Starvers is a python module for timestamp-based versioning of RDF data. It enables the creation of temporal knowledge graphs and ontologies with the possibility to query arbitrary snapshots of these datasets as they were at a specific point in time.
The module leverages sparql-star's and rdf-star's nested triples paradigm to automatically decorate normal triples with creation and deletion timestamps. SPARQL insert or delete statements are transformed into temporal SPARQL-star queries. Additionally, we provide a generic update function that allows to overwrite a set of valid triples with another set of equal length. SPARQL queries are transformed into temporal SPARQL-star queries by parsing the user SPARQL query into a query tree, inserting the necessary temporal extensions as nodes at the right positions in the tree and parsing the tree back into a query. As timestamps are intrinsic properties of these datasets, porting them to any RDF-star triple store which supports multilevel nesting is made possible. An example for multilevel nesting would be << <<?s ?p ?o>> ?x ?y >> ?a ?b
.
In the following we will guide you through the installation process and give examples of how the offered functions should used to operate on an RDF dataset.
Clone the repository and run pip install .

-*-*-

*OBJECTIVES:*
1. Answer these questions about the Starvers description:
(a) What kind of versioning of RDF data is Starvers a python module for?
(b) What are SPARQL insert or delete statements transformed into?
(c) What must an RDF-star triple store support for the datasets to be ported to it?
2. Copy the part of the Starvers description that opens with the words containing "In the following" and closes with "pip install .".
The rows that come next are separate material.

-*-*-

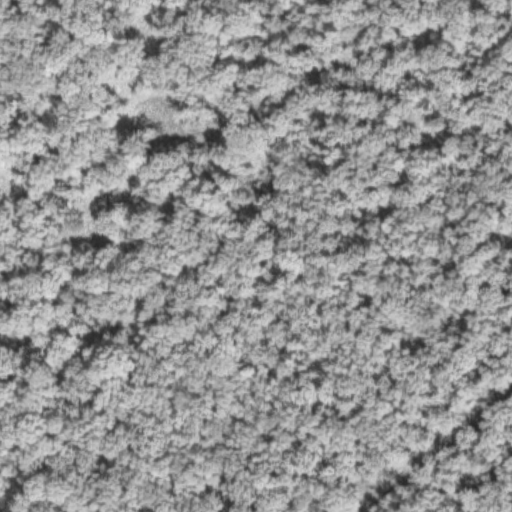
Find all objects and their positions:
road: (496, 396)
road: (439, 453)
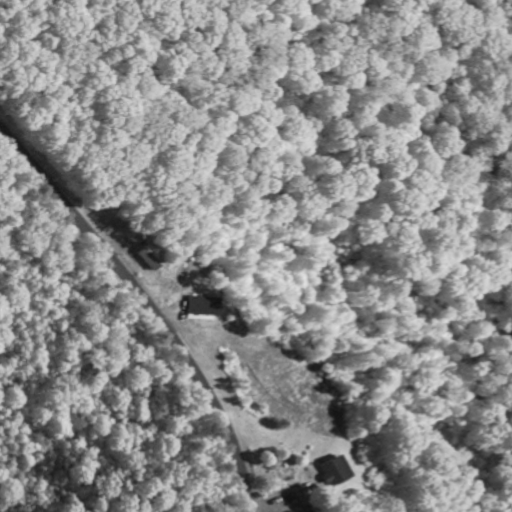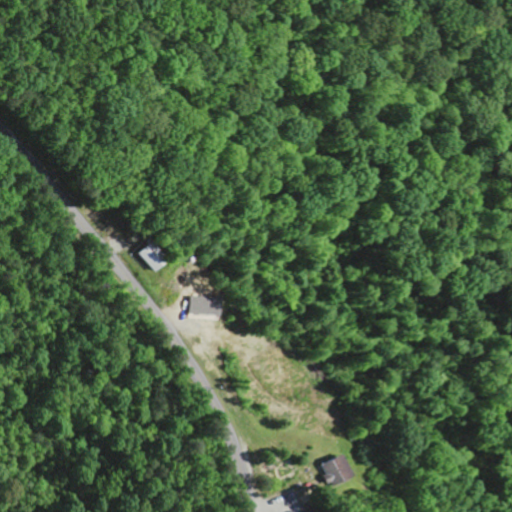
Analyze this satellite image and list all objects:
road: (150, 307)
building: (335, 471)
building: (311, 511)
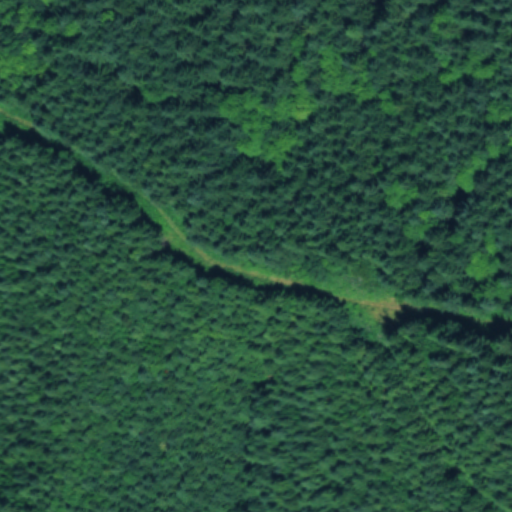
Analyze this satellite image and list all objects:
road: (245, 198)
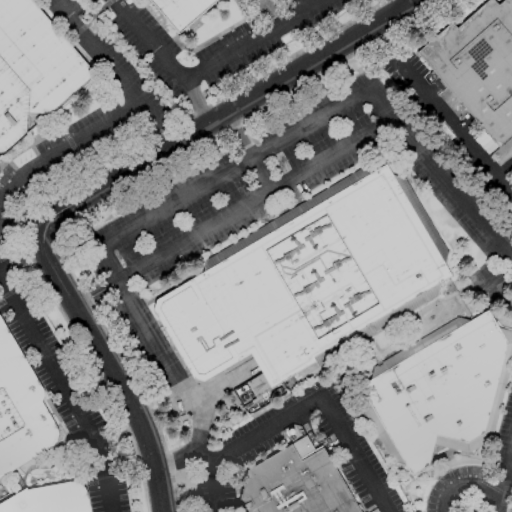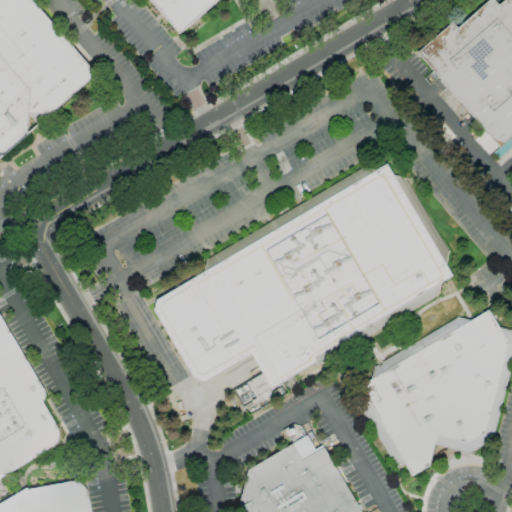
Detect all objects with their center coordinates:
road: (405, 4)
building: (177, 11)
building: (181, 11)
road: (250, 44)
road: (162, 60)
building: (478, 66)
building: (478, 67)
building: (33, 69)
road: (234, 109)
road: (441, 113)
road: (111, 120)
road: (247, 152)
road: (357, 154)
road: (503, 168)
road: (68, 188)
road: (254, 199)
road: (132, 225)
road: (21, 259)
building: (305, 280)
building: (309, 281)
road: (461, 290)
building: (382, 349)
road: (108, 361)
road: (69, 390)
building: (438, 391)
building: (439, 391)
building: (21, 409)
road: (248, 439)
road: (126, 451)
road: (356, 454)
road: (209, 458)
road: (175, 460)
building: (296, 482)
road: (465, 482)
building: (295, 485)
building: (47, 499)
building: (49, 499)
road: (506, 508)
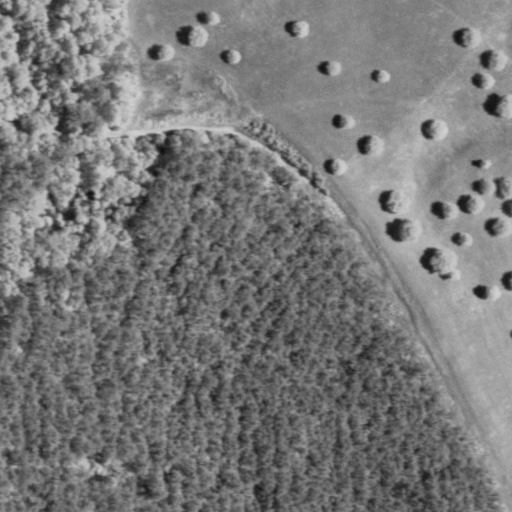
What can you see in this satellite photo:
road: (320, 210)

-*-*-

*TASK RESULTS:*
1.
(a) Timestamp-based versioning.
(b) Temporal SPARQL-star queries.
(c) Multilevel nesting.

2.
In the following we will guide you through the installation process and give examples of how the offered functions should used to operate on an RDF dataset.
Clone the repository and run pip install .